Alors que des jurys américains ont récemment condamné Bayer Germany à verser des dommages et intérêts de plusieurs centaines de millions de dollars pour ne pas avoir suffisamment alerté sur les risques cancérigènes de son herbicide Roundup, une bataille législative se prépare autour d’un projet de loi controversé. L’Acte d’Uniformité de l’Étiquetage Agricole vise à restreindre le pouvoir des autorités locales de réguler l’usage des pesticides. Soutenu par plus de 360 organisations agricoles et des lobbying intensifs de Bayer et CropLife America, le projet de loi est présenté comme nécessaire pour assurer la primauté de la science et des faits établis par l’Agence américaine de protection de l’environnement (EPA) sur la réglementation des pesticides jugés sûrs au niveau fédéral.
Cependant, plus de 150 parlementaires américains y voient une menace pour la sécurité publique et un renversement des protections juridiques locales. Des maires et responsables municipaux s’inquiètent également de ne plus pouvoir protéger les populations vulnérables et l’environnement par des restrictions locales sur l’usage de certains pesticides dangereux comme le glyphosate de Roundup.
Si le projet de loi est adopté, l’EPA deviendrait l’unique autorité sur l’étiquetage des pesticides, ce qui rendrait plus difficile les poursuites comme celles ayant conduit aux récentes condamnations de Bayer. Cela remettrait également en cause des jurisprudences autorisant les États à compléter la réglementation fédérale.
Les enjeux sont donc importants.
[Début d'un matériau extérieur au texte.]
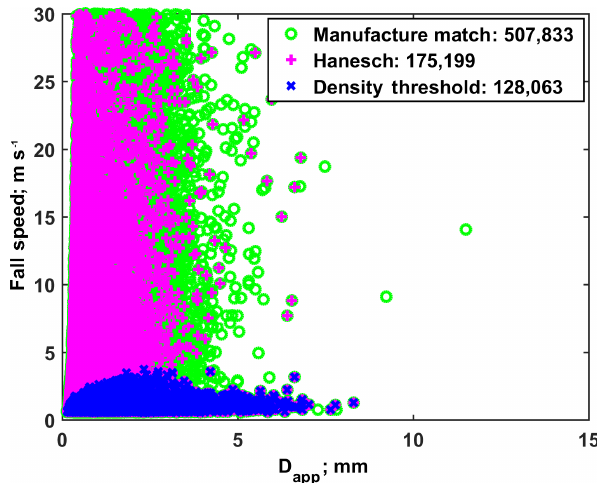
Figure 3. Fall speed vs. D app for the synoptic case on 31 Jan- uary 2012 at the CARE site. The green circles represent the results of the manufacturer’s matching algorithm, which is known to allow mismatched particles with unrealistic fall speeds. The first filter- ing step is the selection of matched particles which satisfy Hanesch scan line criteria (magenta). The second filter step is shown as blue crosses, which are based on particles with density (from mass com- puted by Böhm’s or Heymsfield–Westbrook method) lower than 1gcm − 3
D’un côté, l’industrie arguë que la primauté de la science et d’une réglementation fédérale unifiée est nécessaire. De l’autre, les autorités locales et les associations de santé publique défendent leur droit démocratique à protéger les populations face à des produits chimiques dangereux.
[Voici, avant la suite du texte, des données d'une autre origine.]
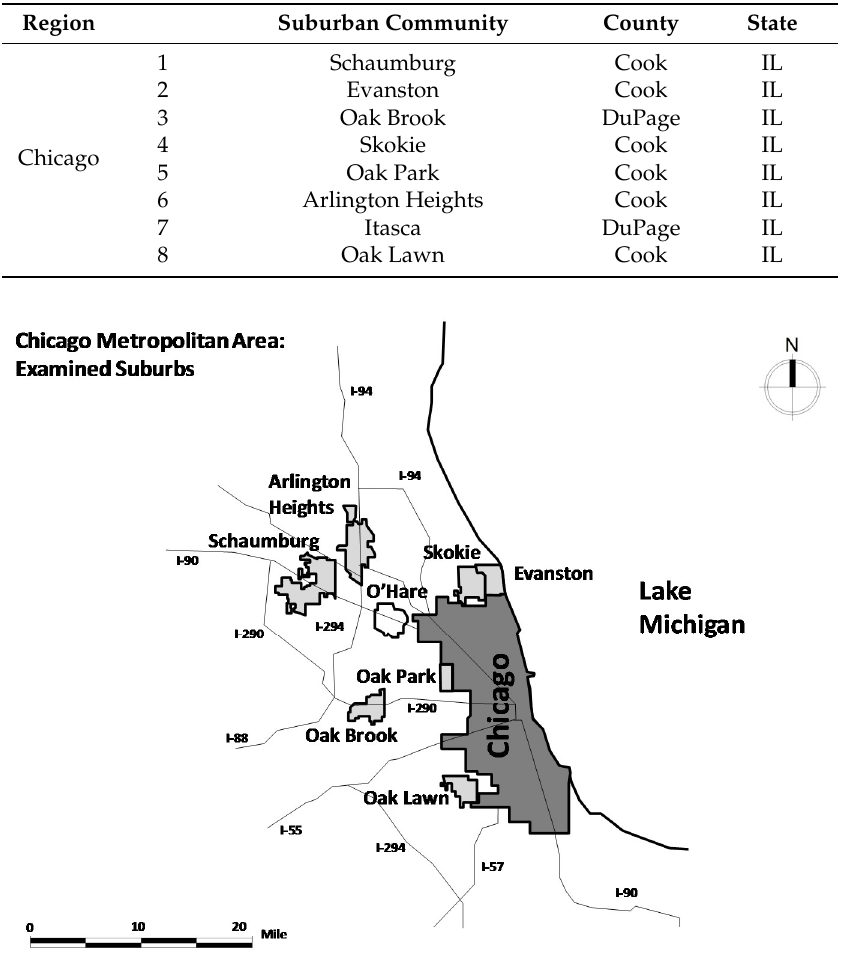
Table 5. The examined suburbs in the Chicago Metropolitan Area.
Au-delà des aspects réglementaires, le débat pose des questions fondamentales. Quel équilibre entre pouvoirs locaux et fédéraux ? Quelle confiance accorder aux études scientifiques dans un sens ou dans l’autre ? Les individus et les communautés doivent-ils pouvoir se protéger quand ils estiment que les autorités fédérales ne le font pas assez ?
Les voix des victimes des pesticides, comme les patients atteints de cancers liés selon eux au Roundup, rappellent que derrière les manœuvres politiques et les arguties juridiques, il y a des êtres humains qui subissent les conséquences sanitaires et environnementales de ces produits chimiques.